Exercise instructions:
Carry on the dealer terms and conditions text from the point where it stops, keeping its numbered clause style.

Passage:

········

Dealer Terms and Conditions

Terms & Conditions of Trade

1. Definitions
ACL means the Australian Consumer Law Schedule of the Competition and Consumer Act
2010 (Cth) and its associated Regulations as amended.
Agreement means any agreement for the provision of Goods or Services by SCSA to the
Client.
Client means the client (or any person acting on behalf of and with the authority of the Client)
as described on any quotation, work authorisation or other form as provided by SCSA to the
Client.
Consumer is as defined in the ACL and in determining if the Client is a consumer, the
determination is made if the Client is a consumer under the Agreement.
Dealer means an authorised gun dealer with approved credentials.
End User Invoice means the tax invoice, sales confirmation or other similar document issued
by the Client to their third party customer with respect to the on-sale by the Client of the Goods.
Goods means any goods or products supplied by SCSA to the Client under any contract,
agreement or order or other forms provided by SCSA to the Client and where the context so
permits will include any supply of Services.
Intellectual Property means all present and future rights to industrial and intellectual property
including, without limitation, any inventions and improvements, trade marks (whether
registered or common law trade marks), design, copyright, any corresponding property rights
under the Laws of any jurisdiction and any rights in respect of an invention, discovery, trade
secret, secret process, know-how, concept, idea, information, process, data or formula,
techniques, and confidential information of a party.
Online Dealer Portal is the online portal managed by SCSA exclusively for the purchase of
SCSA accessories for resale in a Dealer’s respective business.
Price denotes the cost to be paid for the Goods.
SCSA means Southern Cross Small Arms Pty Ltd, its successors and assigns or any person
acting on behalf of and with the authority of Southern Cross Small Arms Pty Ltd.
Services encompasses all services provided by SCSA to the Client, and where context
allows, includes any provision of Goods.
Special Order is an order whereby SCSA has been requested to design, draw, alter, develop
or otherwise provide Goods in accordance with specifications from a Client or provide
Services by particular methods specified by a Client.
Terms means these Terms & Conditions of Trade.
2. The ACL
2.1 Nothing in the Terms is intended to have the effect of excluding, restricting, or modifying any
applicable provisions of the ACL or any State or Territory legislation applicable to the sale of
goods or supply of service which cannot be excluded, restricted or modified.
2.2 Where the Client buys Goods as a consumer, these Terms will be subject to any laws or
legislation governing the rights of Consumers and will not affect the Consumer’s statutory
rights.
3. Acceptance
3.1 These Terms apply exclusively to every Agreement.

3.2 Any instructions given to SCSA by the Client for the provision of Goods and/or the Client's
acceptance of Goods from SCSA will signify acceptance of these Terms and the Agreement
created by these Terms.

········

Stored data entries:

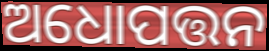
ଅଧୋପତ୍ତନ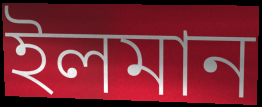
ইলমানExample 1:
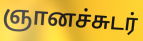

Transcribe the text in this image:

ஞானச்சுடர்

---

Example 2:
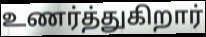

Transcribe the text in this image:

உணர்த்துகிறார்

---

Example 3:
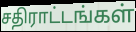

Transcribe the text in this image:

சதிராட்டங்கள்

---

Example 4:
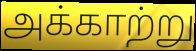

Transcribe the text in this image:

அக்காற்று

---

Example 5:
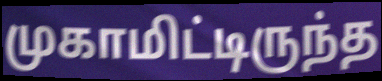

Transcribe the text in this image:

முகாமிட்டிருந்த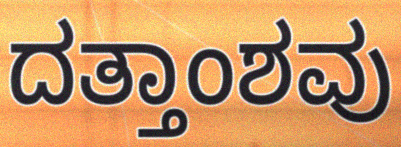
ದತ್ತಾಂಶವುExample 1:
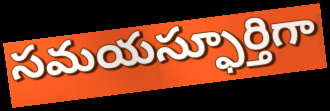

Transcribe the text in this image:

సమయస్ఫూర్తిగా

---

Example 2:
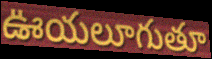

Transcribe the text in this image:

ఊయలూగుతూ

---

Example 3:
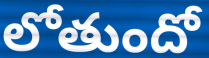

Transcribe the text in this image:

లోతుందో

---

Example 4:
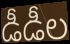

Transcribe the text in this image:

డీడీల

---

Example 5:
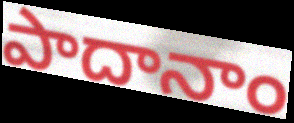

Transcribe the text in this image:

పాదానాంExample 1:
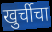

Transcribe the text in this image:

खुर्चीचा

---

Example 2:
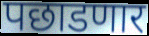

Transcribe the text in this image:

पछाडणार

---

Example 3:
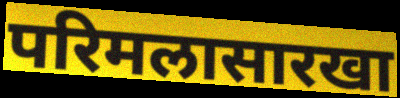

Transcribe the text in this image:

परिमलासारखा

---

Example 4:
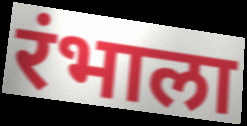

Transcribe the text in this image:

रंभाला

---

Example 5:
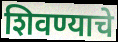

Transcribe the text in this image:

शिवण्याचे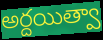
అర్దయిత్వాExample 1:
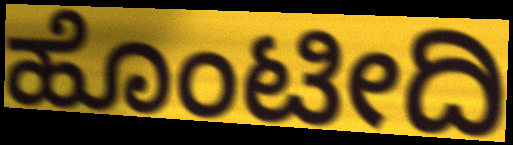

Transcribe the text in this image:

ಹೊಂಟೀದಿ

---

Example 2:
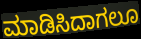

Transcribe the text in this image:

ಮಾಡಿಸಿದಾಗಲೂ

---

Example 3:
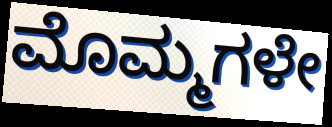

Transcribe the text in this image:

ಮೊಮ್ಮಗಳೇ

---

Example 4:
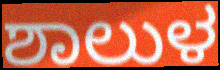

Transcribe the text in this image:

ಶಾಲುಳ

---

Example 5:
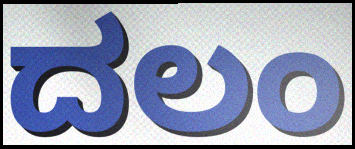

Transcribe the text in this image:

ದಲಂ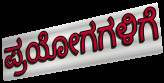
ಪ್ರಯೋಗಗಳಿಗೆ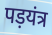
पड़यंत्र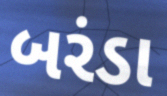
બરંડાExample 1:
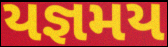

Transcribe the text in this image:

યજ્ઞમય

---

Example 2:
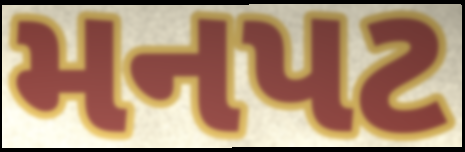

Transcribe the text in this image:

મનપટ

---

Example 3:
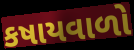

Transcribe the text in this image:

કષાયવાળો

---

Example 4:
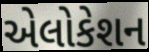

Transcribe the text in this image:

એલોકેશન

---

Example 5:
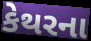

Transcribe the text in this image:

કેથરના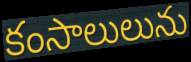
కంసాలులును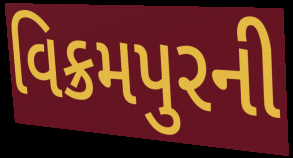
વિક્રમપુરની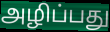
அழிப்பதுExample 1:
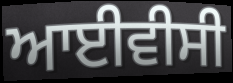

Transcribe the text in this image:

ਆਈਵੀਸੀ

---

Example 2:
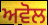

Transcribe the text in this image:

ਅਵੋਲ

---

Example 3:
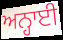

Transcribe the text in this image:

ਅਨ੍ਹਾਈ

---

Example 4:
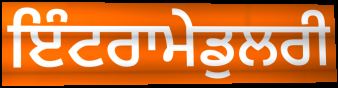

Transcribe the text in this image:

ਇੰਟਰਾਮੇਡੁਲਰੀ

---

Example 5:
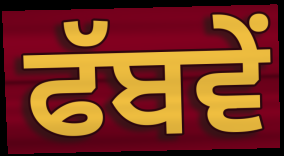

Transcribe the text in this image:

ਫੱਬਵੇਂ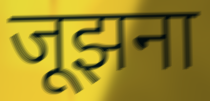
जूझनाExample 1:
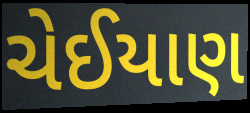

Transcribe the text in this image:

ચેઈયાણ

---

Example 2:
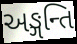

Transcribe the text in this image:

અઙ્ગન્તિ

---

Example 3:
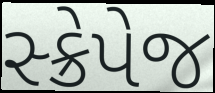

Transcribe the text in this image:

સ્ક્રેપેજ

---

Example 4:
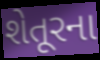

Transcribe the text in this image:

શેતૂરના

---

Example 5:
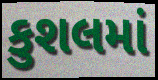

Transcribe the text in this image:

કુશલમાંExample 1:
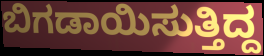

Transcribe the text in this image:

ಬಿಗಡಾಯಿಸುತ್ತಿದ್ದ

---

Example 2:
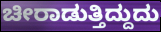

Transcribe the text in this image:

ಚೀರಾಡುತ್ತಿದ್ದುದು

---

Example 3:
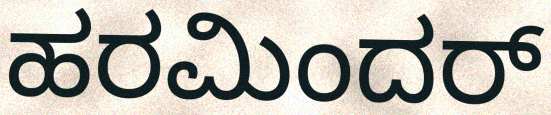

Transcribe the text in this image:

········

Output:
3.3 In cases where there are multiple Clients, they will be collectively and individually responsible
for all Price payments.
3.4 Upon the Client’s acceptance of the Agreement, these Terms become binding and can only
be altered with SCSA's prior written consent.
3.5 SCSA supplies Goods solely under these Terms, and unless agreed otherwise in writing by
SCSA, these Terms govern every order from the Client. The Client explicitly acknowledges
and agrees that these Terms supersede and apply to the exclusion of any terms and
conditions in any purchase order or other document issued by the Client.
3.6 SCSA reserves the right to decline or cancel any order (including orders placed via the Online
Dealer Portal) placed by the Client for any reason, including if there are any outstanding
amounts owed by the Client to SCSA.
4. Price and Payment
4.1 The Price will be determined at SCSA's sole discretion as:
(a) stated on the Online Dealer Portal for the Goods; or
(b) SCSA's price at the time of order or delivery (at SCSA’s discretion) as per SCSA's
current price list and as stated on the relevant invoice; or
(c) in case of Special Orders, the quoted Price by SCSA (subject to clause 4.2), which
will be binding upon SCSA if the Client accepts the quotation in writing within thirty
(30) days.

4.2 SCSA retains the right to change the Prices specified in the Online Dealer Portal or any SCSA
price list at any time.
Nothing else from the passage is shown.